Transcribe the line containing "Page size: 1500x844." and every line after it, exactly, through the end of the records.

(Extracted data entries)

╔══

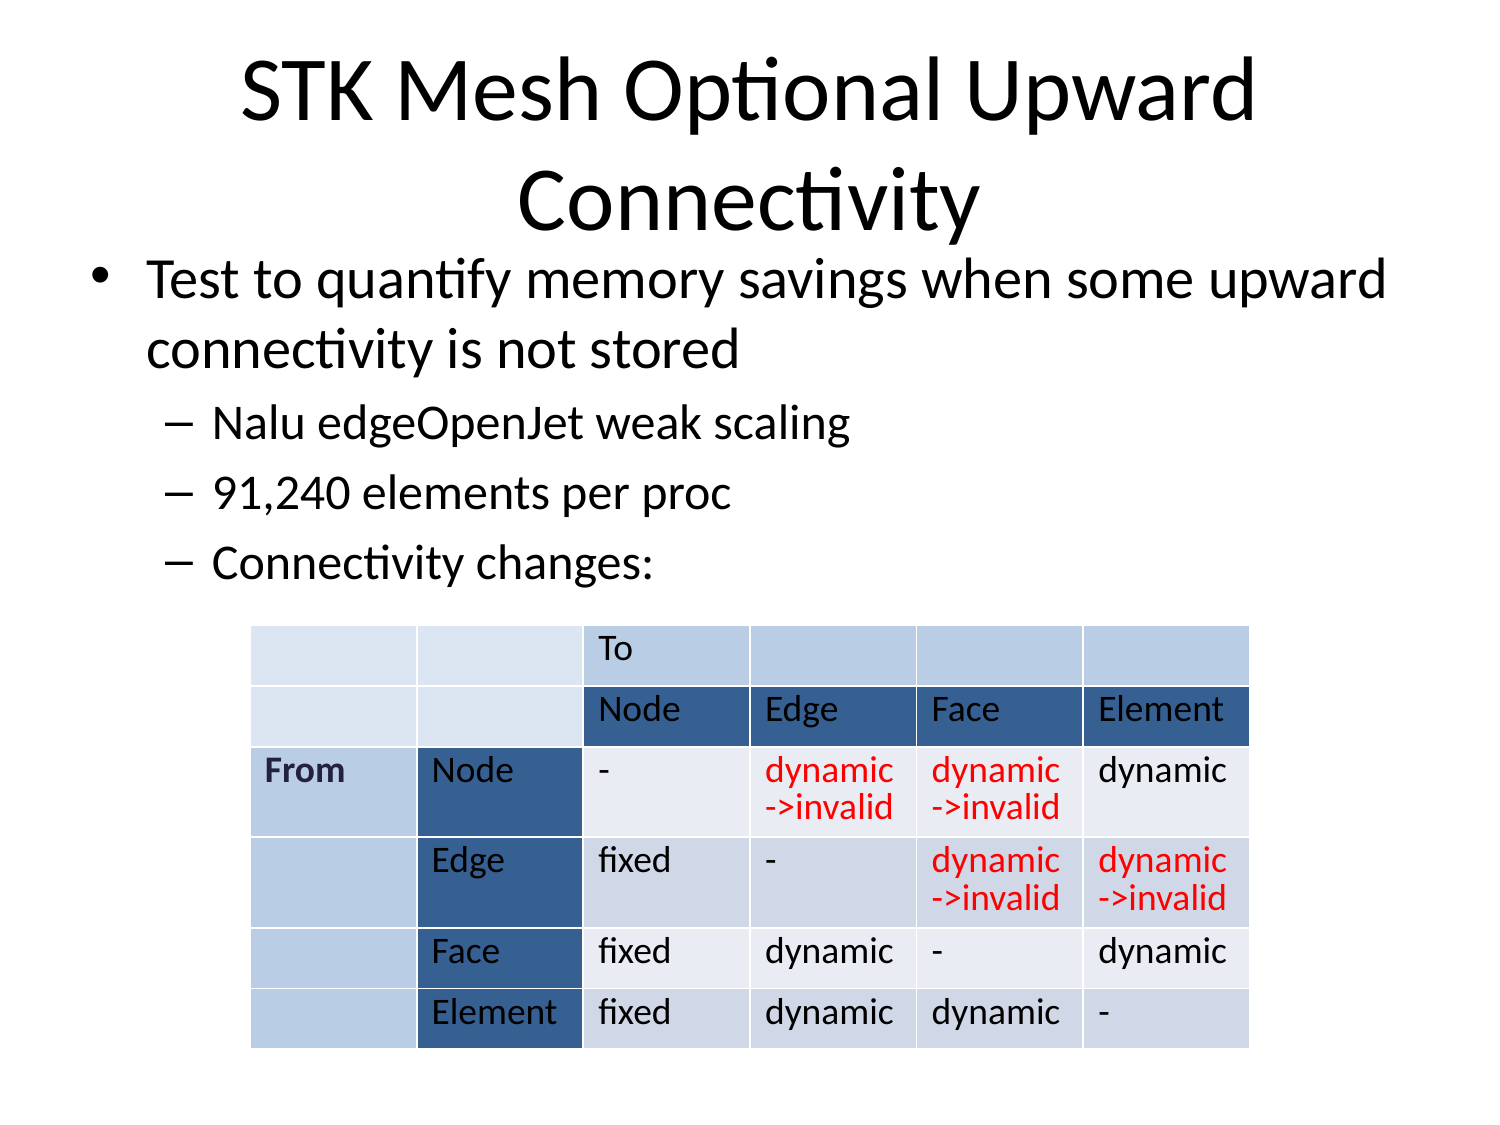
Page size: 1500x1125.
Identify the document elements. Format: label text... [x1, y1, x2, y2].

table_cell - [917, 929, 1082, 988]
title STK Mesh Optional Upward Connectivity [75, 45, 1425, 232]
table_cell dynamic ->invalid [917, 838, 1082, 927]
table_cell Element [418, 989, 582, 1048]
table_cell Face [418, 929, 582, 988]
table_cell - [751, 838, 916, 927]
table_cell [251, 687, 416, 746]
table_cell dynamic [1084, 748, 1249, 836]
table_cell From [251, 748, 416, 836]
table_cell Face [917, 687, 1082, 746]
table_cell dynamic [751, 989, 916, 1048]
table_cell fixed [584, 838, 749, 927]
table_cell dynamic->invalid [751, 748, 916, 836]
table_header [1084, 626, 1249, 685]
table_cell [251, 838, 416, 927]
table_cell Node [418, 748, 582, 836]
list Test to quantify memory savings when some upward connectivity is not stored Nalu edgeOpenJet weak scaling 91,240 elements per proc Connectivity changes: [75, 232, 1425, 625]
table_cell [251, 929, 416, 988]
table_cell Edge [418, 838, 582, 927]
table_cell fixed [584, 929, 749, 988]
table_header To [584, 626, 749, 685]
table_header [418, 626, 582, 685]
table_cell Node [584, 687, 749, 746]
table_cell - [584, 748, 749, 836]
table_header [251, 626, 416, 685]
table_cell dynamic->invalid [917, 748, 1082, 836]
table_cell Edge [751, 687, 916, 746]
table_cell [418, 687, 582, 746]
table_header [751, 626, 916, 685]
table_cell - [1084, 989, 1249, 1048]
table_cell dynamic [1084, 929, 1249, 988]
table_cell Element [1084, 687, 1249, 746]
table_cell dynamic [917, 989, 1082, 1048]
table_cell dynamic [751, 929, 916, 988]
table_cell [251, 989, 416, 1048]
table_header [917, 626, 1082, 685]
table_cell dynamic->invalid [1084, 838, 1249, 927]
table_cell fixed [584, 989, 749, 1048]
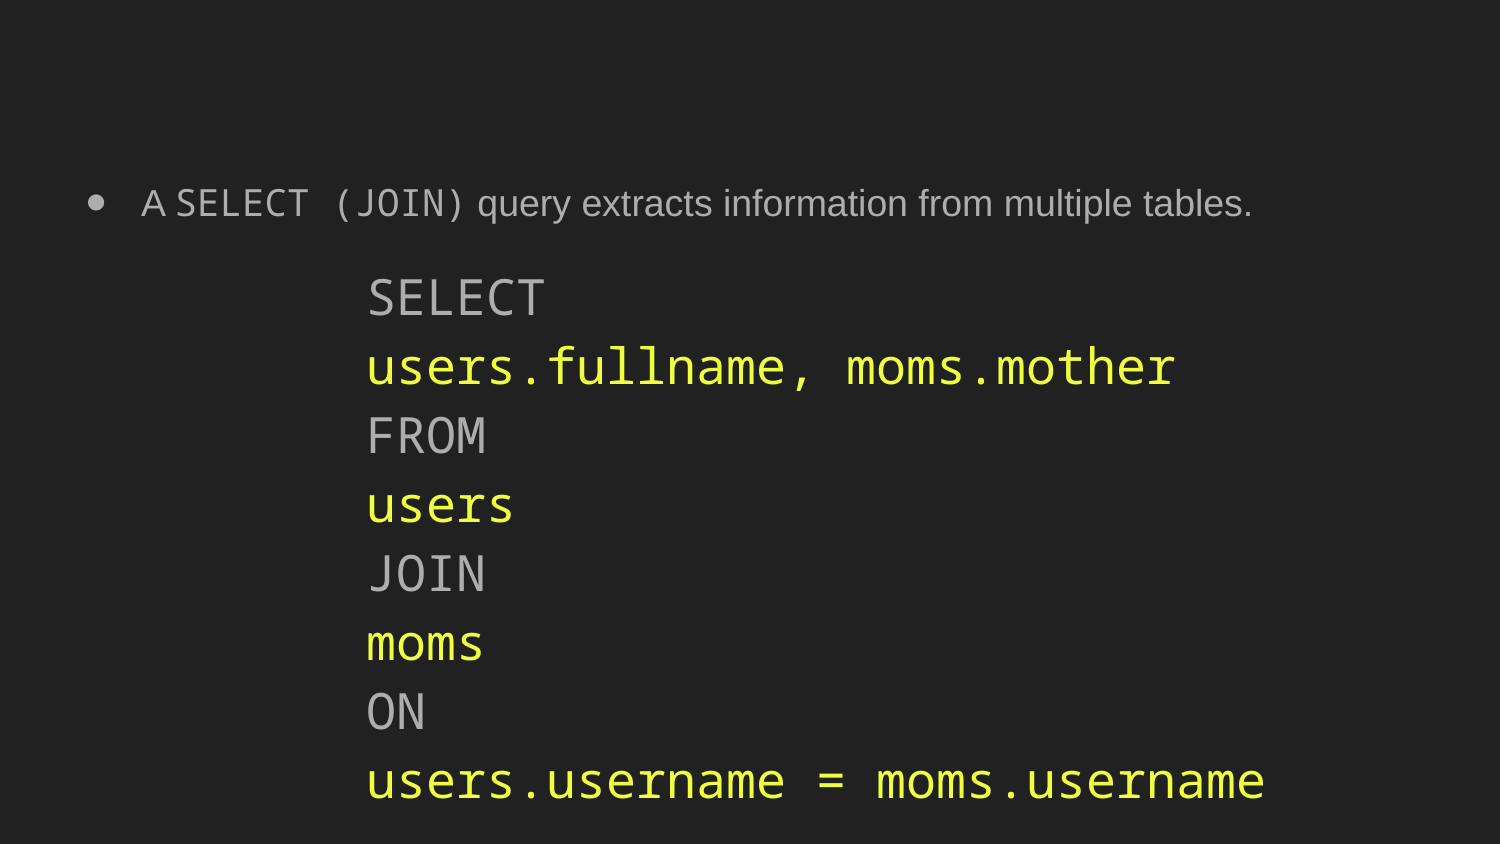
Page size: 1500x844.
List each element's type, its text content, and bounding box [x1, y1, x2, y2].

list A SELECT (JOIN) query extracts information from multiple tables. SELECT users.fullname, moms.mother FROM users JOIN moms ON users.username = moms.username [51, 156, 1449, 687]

╚══

■ **Answer section**:
Page size: 1500x844.
List each element's type, its text content, and bounding box [x1, y1, x2, y2].

list A SELECT (JOIN) query extracts information from multiple tables. SELECT users.fullname, moms.mother FROM users JOIN moms ON users.username = moms.username [51, 156, 1449, 687]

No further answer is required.